**Exercise requirements**
Your job with the data below is to output exactly the lines from the one holding "Конкурс Анфисы вселяет" down to the one holding "昔から先人たちがお祀りし、お詣りして", both included, and no others.

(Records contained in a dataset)
☆ ☆ ☆ ☆

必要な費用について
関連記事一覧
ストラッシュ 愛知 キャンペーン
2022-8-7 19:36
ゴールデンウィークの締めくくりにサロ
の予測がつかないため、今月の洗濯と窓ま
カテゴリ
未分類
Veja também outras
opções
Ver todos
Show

☆ ☆ ☆ ☆

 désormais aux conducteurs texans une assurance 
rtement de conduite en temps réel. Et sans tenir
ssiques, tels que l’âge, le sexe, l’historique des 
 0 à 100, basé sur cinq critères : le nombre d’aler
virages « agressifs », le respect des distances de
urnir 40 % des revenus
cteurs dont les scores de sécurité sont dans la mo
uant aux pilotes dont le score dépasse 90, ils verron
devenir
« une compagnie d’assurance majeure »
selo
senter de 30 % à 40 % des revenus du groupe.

☆ ☆ ☆ ☆

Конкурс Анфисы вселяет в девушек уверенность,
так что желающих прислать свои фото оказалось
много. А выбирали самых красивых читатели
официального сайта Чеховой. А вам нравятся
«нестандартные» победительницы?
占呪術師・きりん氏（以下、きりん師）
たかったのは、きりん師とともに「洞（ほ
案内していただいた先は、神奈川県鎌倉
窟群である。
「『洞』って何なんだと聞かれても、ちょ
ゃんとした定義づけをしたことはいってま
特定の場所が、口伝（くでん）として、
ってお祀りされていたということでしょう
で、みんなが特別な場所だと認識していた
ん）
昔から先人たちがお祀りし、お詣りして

☆ ☆ ☆ ☆

**Your response**
Конкурс Анфисы вселяет в девушек уверенность,
так что желающих прислать свои фото оказалось
много. А выбирали самых красивых читатели
официального сайта Чеховой. А вам нравятся
«нестандартные» победительницы?
占呪術師・きりん氏（以下、きりん師）
たかったのは、きりん師とともに「洞（ほ
案内していただいた先は、神奈川県鎌倉
窟群である。
「『洞』って何なんだと聞かれても、ちょ
ゃんとした定義づけをしたことはいってま
特定の場所が、口伝（くでん）として、
ってお祀りされていたということでしょう
で、みんなが特別な場所だと認識していた
ん）
昔から先人たちがお祀りし、お詣りして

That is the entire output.